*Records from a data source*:
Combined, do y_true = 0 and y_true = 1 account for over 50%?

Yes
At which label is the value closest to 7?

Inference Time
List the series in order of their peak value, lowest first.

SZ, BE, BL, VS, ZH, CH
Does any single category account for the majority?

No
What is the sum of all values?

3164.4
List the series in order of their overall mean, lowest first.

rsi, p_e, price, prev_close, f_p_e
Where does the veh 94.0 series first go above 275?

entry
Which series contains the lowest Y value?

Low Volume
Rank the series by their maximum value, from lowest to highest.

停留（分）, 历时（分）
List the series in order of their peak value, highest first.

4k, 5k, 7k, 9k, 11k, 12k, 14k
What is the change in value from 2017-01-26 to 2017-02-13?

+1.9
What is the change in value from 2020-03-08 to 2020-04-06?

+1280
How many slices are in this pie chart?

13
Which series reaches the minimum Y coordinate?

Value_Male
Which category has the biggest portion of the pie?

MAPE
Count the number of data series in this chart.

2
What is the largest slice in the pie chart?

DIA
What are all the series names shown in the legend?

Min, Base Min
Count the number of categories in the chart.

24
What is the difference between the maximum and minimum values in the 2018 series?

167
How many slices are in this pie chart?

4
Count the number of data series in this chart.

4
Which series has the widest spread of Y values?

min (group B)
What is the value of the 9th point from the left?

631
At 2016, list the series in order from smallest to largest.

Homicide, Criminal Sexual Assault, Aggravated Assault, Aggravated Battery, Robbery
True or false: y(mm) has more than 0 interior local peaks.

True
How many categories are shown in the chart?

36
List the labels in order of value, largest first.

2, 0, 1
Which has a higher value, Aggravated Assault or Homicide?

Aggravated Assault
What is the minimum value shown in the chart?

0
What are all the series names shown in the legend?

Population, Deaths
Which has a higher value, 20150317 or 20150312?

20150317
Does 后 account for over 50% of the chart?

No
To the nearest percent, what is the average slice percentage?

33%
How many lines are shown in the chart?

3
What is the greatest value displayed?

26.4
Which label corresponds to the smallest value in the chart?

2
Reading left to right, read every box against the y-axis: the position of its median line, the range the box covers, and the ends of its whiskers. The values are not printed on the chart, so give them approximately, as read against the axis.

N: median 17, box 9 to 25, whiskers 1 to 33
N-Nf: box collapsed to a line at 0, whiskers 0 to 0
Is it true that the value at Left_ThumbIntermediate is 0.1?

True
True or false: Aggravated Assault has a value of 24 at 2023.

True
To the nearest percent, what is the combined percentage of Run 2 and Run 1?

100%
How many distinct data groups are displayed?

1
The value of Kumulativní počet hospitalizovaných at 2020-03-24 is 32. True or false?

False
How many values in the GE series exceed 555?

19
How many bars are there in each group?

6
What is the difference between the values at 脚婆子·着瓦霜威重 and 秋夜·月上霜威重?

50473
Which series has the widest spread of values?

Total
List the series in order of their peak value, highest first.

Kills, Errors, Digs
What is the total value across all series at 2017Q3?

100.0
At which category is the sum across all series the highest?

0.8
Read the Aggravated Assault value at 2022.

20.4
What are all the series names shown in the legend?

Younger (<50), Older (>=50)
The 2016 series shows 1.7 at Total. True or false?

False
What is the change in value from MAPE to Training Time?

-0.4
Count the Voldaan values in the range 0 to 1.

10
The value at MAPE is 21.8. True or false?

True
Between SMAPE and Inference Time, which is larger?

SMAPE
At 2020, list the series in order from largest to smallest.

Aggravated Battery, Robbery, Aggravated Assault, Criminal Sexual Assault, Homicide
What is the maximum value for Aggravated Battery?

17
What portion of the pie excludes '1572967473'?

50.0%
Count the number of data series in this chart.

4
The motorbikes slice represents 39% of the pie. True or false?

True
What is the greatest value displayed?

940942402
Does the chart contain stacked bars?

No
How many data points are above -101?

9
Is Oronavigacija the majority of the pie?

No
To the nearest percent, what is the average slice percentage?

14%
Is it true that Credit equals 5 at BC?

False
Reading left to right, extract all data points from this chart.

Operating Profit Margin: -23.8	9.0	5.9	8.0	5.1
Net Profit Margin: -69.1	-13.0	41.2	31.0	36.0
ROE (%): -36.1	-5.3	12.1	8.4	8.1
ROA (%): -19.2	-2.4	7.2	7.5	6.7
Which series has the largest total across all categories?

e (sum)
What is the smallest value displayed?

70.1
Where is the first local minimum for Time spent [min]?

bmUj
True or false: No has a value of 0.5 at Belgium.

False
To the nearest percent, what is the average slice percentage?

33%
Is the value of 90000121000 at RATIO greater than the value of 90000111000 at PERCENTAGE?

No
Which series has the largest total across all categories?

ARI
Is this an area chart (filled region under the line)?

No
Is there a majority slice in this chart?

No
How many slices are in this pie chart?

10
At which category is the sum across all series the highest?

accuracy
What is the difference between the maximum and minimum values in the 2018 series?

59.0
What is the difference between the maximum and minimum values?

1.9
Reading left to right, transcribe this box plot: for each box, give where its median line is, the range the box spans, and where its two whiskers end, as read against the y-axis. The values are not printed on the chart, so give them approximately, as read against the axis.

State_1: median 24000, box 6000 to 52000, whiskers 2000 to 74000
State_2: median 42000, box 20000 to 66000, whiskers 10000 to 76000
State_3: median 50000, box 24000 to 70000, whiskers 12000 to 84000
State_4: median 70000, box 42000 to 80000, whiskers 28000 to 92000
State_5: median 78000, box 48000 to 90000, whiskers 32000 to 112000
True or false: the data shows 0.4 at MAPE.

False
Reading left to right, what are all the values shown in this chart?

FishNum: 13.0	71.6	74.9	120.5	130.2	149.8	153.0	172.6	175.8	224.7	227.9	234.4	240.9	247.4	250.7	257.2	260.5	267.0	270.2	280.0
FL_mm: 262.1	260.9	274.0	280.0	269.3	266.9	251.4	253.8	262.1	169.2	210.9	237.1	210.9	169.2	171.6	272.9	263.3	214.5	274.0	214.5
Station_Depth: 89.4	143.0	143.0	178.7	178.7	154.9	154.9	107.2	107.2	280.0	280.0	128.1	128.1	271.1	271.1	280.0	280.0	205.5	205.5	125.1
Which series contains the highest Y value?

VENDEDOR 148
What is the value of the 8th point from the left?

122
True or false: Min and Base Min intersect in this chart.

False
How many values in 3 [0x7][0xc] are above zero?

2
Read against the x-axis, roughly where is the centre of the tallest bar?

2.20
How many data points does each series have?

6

*Task goal*: Could you copy all of the material above line for line, without changing anything?

*Answer for the task*:
Combined, do y_true = 0 and y_true = 1 account for over 50%?

Yes
At which label is the value closest to 7?

Inference Time
List the series in order of their peak value, lowest first.

SZ, BE, BL, VS, ZH, CH
Does any single category account for the majority?

No
What is the sum of all values?

3164.4
List the series in order of their overall mean, lowest first.

rsi, p_e, price, prev_close, f_p_e
Where does the veh 94.0 series first go above 275?

entry
Which series contains the lowest Y value?

Low Volume
Rank the series by their maximum value, from lowest to highest.

停留（分）, 历时（分）
List the series in order of their peak value, highest first.

4k, 5k, 7k, 9k, 11k, 12k, 14k
What is the change in value from 2017-01-26 to 2017-02-13?

+1.9
What is the change in value from 2020-03-08 to 2020-04-06?

+1280
How many slices are in this pie chart?

13
Which series reaches the minimum Y coordinate?

Value_Male
Which category has the biggest portion of the pie?

MAPE
Count the number of data series in this chart.

2
What is the largest slice in the pie chart?

DIA
What are all the series names shown in the legend?

Min, Base Min
Count the number of categories in the chart.

24
What is the difference between the maximum and minimum values in the 2018 series?

167
How many slices are in this pie chart?

4
Count the number of data series in this chart.

4
Which series has the widest spread of Y values?

min (group B)
What is the value of the 9th point from the left?

631
At 2016, list the series in order from smallest to largest.

Homicide, Criminal Sexual Assault, Aggravated Assault, Aggravated Battery, Robbery
True or false: y(mm) has more than 0 interior local peaks.

True
How many categories are shown in the chart?

36
List the labels in order of value, largest first.

2, 0, 1
Which has a higher value, Aggravated Assault or Homicide?

Aggravated Assault
What is the minimum value shown in the chart?

0
What are all the series names shown in the legend?

Population, Deaths
Which has a higher value, 20150317 or 20150312?

20150317
Does 后 account for over 50% of the chart?

No
To the nearest percent, what is the average slice percentage?

33%
How many lines are shown in the chart?

3
What is the greatest value displayed?

26.4
Which label corresponds to the smallest value in the chart?

2
Reading left to right, read every box against the y-axis: the position of its median line, the range the box covers, and the ends of its whiskers. The values are not printed on the chart, so give them approximately, as read against the axis.

N: median 17, box 9 to 25, whiskers 1 to 33
N-Nf: box collapsed to a line at 0, whiskers 0 to 0
Is it true that the value at Left_ThumbIntermediate is 0.1?

True
True or false: Aggravated Assault has a value of 24 at 2023.

True
To the nearest percent, what is the combined percentage of Run 2 and Run 1?

100%
How many distinct data groups are displayed?

1
The value of Kumulativní počet hospitalizovaných at 2020-03-24 is 32. True or false?

False
How many values in the GE series exceed 555?

19
How many bars are there in each group?

6
What is the difference between the values at 脚婆子·着瓦霜威重 and 秋夜·月上霜威重?

50473
Which series has the widest spread of values?

Total
List the series in order of their peak value, highest first.

Kills, Errors, Digs
What is the total value across all series at 2017Q3?

100.0
At which category is the sum across all series the highest?

0.8
Read the Aggravated Assault value at 2022.

20.4
What are all the series names shown in the legend?

Younger (<50), Older (>=50)
The 2016 series shows 1.7 at Total. True or false?

False
What is the change in value from MAPE to Training Time?

-0.4
Count the Voldaan values in the range 0 to 1.

10
The value at MAPE is 21.8. True or false?

True
Between SMAPE and Inference Time, which is larger?

SMAPE
At 2020, list the series in order from largest to smallest.

Aggravated Battery, Robbery, Aggravated Assault, Criminal Sexual Assault, Homicide
What is the maximum value for Aggravated Battery?

17
What portion of the pie excludes '1572967473'?

50.0%
Count the number of data series in this chart.

4
The motorbikes slice represents 39% of the pie. True or false?

True
What is the greatest value displayed?

940942402
Does the chart contain stacked bars?

No
How many data points are above -101?

9
Is Oronavigacija the majority of the pie?

No
To the nearest percent, what is the average slice percentage?

14%
Is it true that Credit equals 5 at BC?

False
Reading left to right, extract all data points from this chart.

Operating Profit Margin: -23.8	9.0	5.9	8.0	5.1
Net Profit Margin: -69.1	-13.0	41.2	31.0	36.0
ROE (%): -36.1	-5.3	12.1	8.4	8.1
ROA (%): -19.2	-2.4	7.2	7.5	6.7
Which series has the largest total across all categories?

e (sum)
What is the smallest value displayed?

70.1
Where is the first local minimum for Time spent [min]?

bmUj
True or false: No has a value of 0.5 at Belgium.

False
To the nearest percent, what is the average slice percentage?

33%
Is the value of 90000121000 at RATIO greater than the value of 90000111000 at PERCENTAGE?

No
Which series has the largest total across all categories?

ARI
Is this an area chart (filled region under the line)?

No
Is there a majority slice in this chart?

No
How many slices are in this pie chart?

10
At which category is the sum across all series the highest?

accuracy
What is the difference between the maximum and minimum values in the 2018 series?

59.0
What is the difference between the maximum and minimum values?

1.9
Reading left to right, transcribe this box plot: for each box, give where its median line is, the range the box spans, and where its two whiskers end, as read against the y-axis. The values are not printed on the chart, so give them approximately, as read against the axis.

State_1: median 24000, box 6000 to 52000, whiskers 2000 to 74000
State_2: median 42000, box 20000 to 66000, whiskers 10000 to 76000
State_3: median 50000, box 24000 to 70000, whiskers 12000 to 84000
State_4: median 70000, box 42000 to 80000, whiskers 28000 to 92000
State_5: median 78000, box 48000 to 90000, whiskers 32000 to 112000
True or false: the data shows 0.4 at MAPE.

False
Reading left to right, what are all the values shown in this chart?

FishNum: 13.0	71.6	74.9	120.5	130.2	149.8	153.0	172.6	175.8	224.7	227.9	234.4	240.9	247.4	250.7	257.2	260.5	267.0	270.2	280.0
FL_mm: 262.1	260.9	274.0	280.0	269.3	266.9	251.4	253.8	262.1	169.2	210.9	237.1	210.9	169.2	171.6	272.9	263.3	214.5	274.0	214.5
Station_Depth: 89.4	143.0	143.0	178.7	178.7	154.9	154.9	107.2	107.2	280.0	280.0	128.1	128.1	271.1	271.1	280.0	280.0	205.5	205.5	125.1
Which series contains the highest Y value?

VENDEDOR 148
What is the value of the 8th point from the left?

122
True or false: Min and Base Min intersect in this chart.

False
How many values in 3 [0x7][0xc] are above zero?

2
Read against the x-axis, roughly where is the centre of the tallest bar?

2.20
How many data points does each series have?

6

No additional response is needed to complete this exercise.